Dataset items

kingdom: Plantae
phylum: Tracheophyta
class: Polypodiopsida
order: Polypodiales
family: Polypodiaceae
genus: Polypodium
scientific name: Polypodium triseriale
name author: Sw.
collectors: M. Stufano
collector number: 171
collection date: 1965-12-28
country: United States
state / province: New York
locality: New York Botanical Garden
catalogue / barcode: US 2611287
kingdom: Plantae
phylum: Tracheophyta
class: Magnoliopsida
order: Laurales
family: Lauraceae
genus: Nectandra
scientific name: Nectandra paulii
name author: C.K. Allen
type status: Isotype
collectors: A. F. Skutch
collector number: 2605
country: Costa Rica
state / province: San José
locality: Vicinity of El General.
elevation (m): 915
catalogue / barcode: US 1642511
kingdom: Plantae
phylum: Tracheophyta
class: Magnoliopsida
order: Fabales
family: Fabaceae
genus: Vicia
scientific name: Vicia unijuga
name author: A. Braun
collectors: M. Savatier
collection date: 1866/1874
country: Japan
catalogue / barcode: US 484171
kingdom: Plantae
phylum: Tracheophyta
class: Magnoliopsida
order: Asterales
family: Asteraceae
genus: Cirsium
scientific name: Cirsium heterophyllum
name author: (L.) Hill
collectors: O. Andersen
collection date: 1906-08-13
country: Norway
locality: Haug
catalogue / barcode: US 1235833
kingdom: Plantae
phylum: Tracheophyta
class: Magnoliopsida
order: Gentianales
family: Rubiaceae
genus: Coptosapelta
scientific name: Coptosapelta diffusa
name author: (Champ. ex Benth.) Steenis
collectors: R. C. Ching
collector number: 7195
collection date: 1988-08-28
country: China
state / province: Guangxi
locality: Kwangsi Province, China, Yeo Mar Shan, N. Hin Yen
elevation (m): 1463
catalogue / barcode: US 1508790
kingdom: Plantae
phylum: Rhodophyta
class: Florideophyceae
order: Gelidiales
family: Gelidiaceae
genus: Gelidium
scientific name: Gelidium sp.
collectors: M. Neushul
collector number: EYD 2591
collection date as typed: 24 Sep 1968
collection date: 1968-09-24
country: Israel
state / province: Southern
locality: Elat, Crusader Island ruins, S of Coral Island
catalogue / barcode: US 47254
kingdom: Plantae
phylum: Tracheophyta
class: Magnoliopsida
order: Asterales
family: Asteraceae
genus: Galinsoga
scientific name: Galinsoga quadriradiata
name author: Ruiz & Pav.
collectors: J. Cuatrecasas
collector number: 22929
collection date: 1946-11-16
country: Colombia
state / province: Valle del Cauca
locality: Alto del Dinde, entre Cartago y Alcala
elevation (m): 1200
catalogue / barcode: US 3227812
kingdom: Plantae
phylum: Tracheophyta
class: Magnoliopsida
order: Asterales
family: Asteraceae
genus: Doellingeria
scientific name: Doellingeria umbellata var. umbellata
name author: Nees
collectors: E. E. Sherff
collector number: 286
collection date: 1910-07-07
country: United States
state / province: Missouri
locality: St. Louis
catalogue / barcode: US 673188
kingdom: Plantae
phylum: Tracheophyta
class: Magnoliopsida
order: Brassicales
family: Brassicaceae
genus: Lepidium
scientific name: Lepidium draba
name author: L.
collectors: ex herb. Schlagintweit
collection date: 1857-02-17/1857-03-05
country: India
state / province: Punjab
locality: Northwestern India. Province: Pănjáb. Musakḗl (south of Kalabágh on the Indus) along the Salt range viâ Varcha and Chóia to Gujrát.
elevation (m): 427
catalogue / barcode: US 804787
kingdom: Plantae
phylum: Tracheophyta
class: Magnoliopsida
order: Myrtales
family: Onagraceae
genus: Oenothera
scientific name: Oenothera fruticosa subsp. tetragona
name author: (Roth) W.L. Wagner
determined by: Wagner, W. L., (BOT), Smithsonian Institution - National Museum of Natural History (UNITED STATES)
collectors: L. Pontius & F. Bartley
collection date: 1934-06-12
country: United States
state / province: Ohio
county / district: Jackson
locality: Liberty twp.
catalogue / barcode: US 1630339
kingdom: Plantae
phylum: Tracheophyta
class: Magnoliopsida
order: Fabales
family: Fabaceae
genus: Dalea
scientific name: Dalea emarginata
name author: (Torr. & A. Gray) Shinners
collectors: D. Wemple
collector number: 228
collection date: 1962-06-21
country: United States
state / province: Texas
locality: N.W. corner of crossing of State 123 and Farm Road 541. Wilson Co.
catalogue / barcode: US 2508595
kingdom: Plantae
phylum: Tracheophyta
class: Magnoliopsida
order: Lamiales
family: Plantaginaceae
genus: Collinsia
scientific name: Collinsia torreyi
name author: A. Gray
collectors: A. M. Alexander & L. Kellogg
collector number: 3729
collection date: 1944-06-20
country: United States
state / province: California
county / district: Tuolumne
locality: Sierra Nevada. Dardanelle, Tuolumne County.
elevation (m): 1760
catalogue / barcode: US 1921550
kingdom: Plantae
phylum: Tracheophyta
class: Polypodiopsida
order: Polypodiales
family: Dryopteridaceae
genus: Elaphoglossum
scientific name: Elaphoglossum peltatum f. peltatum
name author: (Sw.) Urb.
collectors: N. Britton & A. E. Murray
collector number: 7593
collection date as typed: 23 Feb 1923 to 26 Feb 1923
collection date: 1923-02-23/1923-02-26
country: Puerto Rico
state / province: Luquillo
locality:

• **SET TASK**:
Copy out every line of these items word for word.

• **THE RESPONSE**:
kingdom: Plantae
phylum: Tracheophyta
class: Polypodiopsida
order: Polypodiales
family: Polypodiaceae
genus: Polypodium
scientific name: Polypodium triseriale
name author: Sw.
collectors: M. Stufano
collector number: 171
collection date: 1965-12-28
country: United States
state / province: New York
locality: New York Botanical Garden
catalogue / barcode: US 2611287
kingdom: Plantae
phylum: Tracheophyta
class: Magnoliopsida
order: Laurales
family: Lauraceae
genus: Nectandra
scientific name: Nectandra paulii
name author: C.K. Allen
type status: Isotype
collectors: A. F. Skutch
collector number: 2605
country: Costa Rica
state / province: San José
locality: Vicinity of El General.
elevation (m): 915
catalogue / barcode: US 1642511
kingdom: Plantae
phylum: Tracheophyta
class: Magnoliopsida
order: Fabales
family: Fabaceae
genus: Vicia
scientific name: Vicia unijuga
name author: A. Braun
collectors: M. Savatier
collection date: 1866/1874
country: Japan
catalogue / barcode: US 484171
kingdom: Plantae
phylum: Tracheophyta
class: Magnoliopsida
order: Asterales
family: Asteraceae
genus: Cirsium
scientific name: Cirsium heterophyllum
name author: (L.) Hill
collectors: O. Andersen
collection date: 1906-08-13
country: Norway
locality: Haug
catalogue / barcode: US 1235833
kingdom: Plantae
phylum: Tracheophyta
class: Magnoliopsida
order: Gentianales
family: Rubiaceae
genus: Coptosapelta
scientific name: Coptosapelta diffusa
name author: (Champ. ex Benth.) Steenis
collectors: R. C. Ching
collector number: 7195
collection date: 1988-08-28
country: China
state / province: Guangxi
locality: Kwangsi Province, China, Yeo Mar Shan, N. Hin Yen
elevation (m): 1463
catalogue / barcode: US 1508790
kingdom: Plantae
phylum: Rhodophyta
class: Florideophyceae
order: Gelidiales
family: Gelidiaceae
genus: Gelidium
scientific name: Gelidium sp.
collectors: M. Neushul
collector number: EYD 2591
collection date as typed: 24 Sep 1968
collection date: 1968-09-24
country: Israel
state / province: Southern
locality: Elat, Crusader Island ruins, S of Coral Island
catalogue / barcode: US 47254
kingdom: Plantae
phylum: Tracheophyta
class: Magnoliopsida
order: Asterales
family: Asteraceae
genus: Galinsoga
scientific name: Galinsoga quadriradiata
name author: Ruiz & Pav.
collectors: J. Cuatrecasas
collector number: 22929
collection date: 1946-11-16
country: Colombia
state / province: Valle del Cauca
locality: Alto del Dinde, entre Cartago y Alcala
elevation (m): 1200
catalogue / barcode: US 3227812
kingdom: Plantae
phylum: Tracheophyta
class: Magnoliopsida
order: Asterales
family: Asteraceae
genus: Doellingeria
scientific name: Doellingeria umbellata var. umbellata
name author: Nees
collectors: E. E. Sherff
collector number: 286
collection date: 1910-07-07
country: United States
state / province: Missouri
locality: St. Louis
catalogue / barcode: US 673188
kingdom: Plantae
phylum: Tracheophyta
class: Magnoliopsida
order: Brassicales
family: Brassicaceae
genus: Lepidium
scientific name: Lepidium draba
name author: L.
collectors: ex herb. Schlagintweit
collection date: 1857-02-17/1857-03-05
country: India
state / province: Punjab
locality: Northwestern India. Province: Pănjáb. Musakḗl (south of Kalabágh on the Indus) along the Salt range viâ Varcha and Chóia to Gujrát.
elevation (m): 427
catalogue / barcode: US 804787
kingdom: Plantae
phylum: Tracheophyta
class: Magnoliopsida
order: Myrtales
family: Onagraceae
genus: Oenothera
scientific name: Oenothera fruticosa subsp. tetragona
name author: (Roth) W.L. Wagner
determined by: Wagner, W. L., (BOT), Smithsonian Institution - National Museum of Natural History (UNITED STATES)
collectors: L. Pontius & F. Bartley
collection date: 1934-06-12
country: United States
state / province: Ohio
county / district: Jackson
locality: Liberty twp.
catalogue / barcode: US 1630339
kingdom: Plantae
phylum: Tracheophyta
class: Magnoliopsida
order: Fabales
family: Fabaceae
genus: Dalea
scientific name: Dalea emarginata
name author: (Torr. & A. Gray) Shinners
collectors: D. Wemple
collector number: 228
collection date: 1962-06-21
country: United States
state / province: Texas
locality: N.W. corner of crossing of State 123 and Farm Road 541. Wilson Co.
catalogue / barcode: US 2508595
kingdom: Plantae
phylum: Tracheophyta
class: Magnoliopsida
order: Lamiales
family: Plantaginaceae
genus: Collinsia
scientific name: Collinsia torreyi
name author: A. Gray
collectors: A. M. Alexander & L. Kellogg
collector number: 3729
collection date: 1944-06-20
country: United States
state / province: California
county / district: Tuolumne
locality: Sierra Nevada. Dardanelle, Tuolumne County.
elevation (m): 1760
catalogue / barcode: US 1921550
kingdom: Plantae
phylum: Tracheophyta
class: Polypodiopsida
order: Polypodiales
family: Dryopteridaceae
genus: Elaphoglossum
scientific name: Elaphoglossum peltatum f. peltatum
name author: (Sw.) Urb.
collectors: N. Britton & A. E. Murray
collector number: 7593
collection date as typed: 23 Feb 1923 to 26 Feb 1923
collection date: 1923-02-23/1923-02-26
country: Puerto Rico
state / province: Luquillo
locality:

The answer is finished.